Wait. I'm just passing the last bulgar wheat kernel. Okay.

Now that we've all been edified by these exhaustively researched conclusions what is, as Tiger Woods might have said regarding his trusty mashie, the upshot?

Well, the first thing we need to do is reinstate the one crucial element which has been purposely deleted from the landscape, one which the designers have deemed an impediment to their profit-driven province:


Time to ponder. Time to analyze.
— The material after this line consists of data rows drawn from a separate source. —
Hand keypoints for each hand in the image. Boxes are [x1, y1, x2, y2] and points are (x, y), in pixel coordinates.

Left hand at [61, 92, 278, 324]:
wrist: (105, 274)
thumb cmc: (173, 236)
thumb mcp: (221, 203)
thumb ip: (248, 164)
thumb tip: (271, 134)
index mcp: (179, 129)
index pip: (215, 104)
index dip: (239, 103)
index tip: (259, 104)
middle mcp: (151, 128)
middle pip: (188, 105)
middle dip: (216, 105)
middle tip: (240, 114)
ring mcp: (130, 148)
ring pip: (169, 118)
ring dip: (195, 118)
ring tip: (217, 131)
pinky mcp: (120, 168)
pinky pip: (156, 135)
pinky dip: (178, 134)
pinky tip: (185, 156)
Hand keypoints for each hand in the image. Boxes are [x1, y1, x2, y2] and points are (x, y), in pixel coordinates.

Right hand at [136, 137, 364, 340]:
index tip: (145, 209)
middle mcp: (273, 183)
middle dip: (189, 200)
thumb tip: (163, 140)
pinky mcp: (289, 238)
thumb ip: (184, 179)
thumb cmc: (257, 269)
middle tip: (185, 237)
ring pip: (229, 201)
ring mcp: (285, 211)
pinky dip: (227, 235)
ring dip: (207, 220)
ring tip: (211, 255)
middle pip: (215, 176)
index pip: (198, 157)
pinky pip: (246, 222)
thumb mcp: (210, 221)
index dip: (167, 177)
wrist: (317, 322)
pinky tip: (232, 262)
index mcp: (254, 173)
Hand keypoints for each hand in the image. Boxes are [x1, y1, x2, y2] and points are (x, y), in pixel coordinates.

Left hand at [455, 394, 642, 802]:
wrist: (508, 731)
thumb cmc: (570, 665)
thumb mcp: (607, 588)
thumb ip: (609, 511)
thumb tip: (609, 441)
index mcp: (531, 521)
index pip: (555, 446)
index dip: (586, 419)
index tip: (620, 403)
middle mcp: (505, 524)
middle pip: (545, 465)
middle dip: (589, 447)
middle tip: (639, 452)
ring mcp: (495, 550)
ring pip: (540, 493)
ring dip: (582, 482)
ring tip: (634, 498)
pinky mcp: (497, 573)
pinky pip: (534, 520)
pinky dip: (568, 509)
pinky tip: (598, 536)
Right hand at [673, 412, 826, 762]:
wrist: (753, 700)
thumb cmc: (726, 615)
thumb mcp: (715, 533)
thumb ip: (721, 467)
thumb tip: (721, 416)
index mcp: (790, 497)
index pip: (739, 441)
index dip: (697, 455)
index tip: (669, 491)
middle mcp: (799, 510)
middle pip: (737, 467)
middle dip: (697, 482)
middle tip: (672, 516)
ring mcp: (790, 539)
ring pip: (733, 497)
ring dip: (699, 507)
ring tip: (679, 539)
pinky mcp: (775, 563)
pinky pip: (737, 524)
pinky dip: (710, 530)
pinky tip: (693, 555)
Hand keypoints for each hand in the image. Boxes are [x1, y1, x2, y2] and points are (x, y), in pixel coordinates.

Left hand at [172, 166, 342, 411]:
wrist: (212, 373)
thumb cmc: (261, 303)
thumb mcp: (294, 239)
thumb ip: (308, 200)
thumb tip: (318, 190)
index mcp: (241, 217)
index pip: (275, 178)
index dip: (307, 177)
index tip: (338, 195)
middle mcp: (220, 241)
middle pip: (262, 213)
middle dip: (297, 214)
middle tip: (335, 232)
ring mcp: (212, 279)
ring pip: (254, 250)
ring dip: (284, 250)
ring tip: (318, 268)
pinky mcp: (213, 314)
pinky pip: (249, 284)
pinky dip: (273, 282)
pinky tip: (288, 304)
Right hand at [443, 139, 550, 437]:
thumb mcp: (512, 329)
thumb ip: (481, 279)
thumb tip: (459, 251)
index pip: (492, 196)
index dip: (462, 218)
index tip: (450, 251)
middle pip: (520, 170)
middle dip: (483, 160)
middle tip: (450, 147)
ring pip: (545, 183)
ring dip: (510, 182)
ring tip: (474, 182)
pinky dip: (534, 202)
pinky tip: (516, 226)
The time which has lately been highjacked by instant action/reaction and sleek, sexy, high-tech impulsiveness that wires behavior formerly regulated by conscience and informed judgment, all to execute its imperative: to consume, consume, consume its products without question.

That's what I saw.

In other words, the truth behind Our American Media (and to a certain extent Our Modern World) lent those who picnicked along the banks of this Foggy Bottom Lake Victoria and dipped their bunion-warped feet into the carbonated, crystalline pool, a cool serenity, a deeply felt reassurance that all our woes as articulated by the talking heads are no more than products on a shelf, produce to be squeezed, thumped and weighed for salad. We ate, we drank, we laughed until our sides ached. It was a massive, delirious circuit-jerk.

That serene reassurance, however, is denied the audience downstream, where the clever constructs become embedded in daily discourse and have real -- not virtual -- consequences.

That said, take a page from our president: stay cool as a cucumber. Use psychological jujitsu. Let the other guys freak. And if you eat bulgar wheat and steak drink a hell of a lot of water.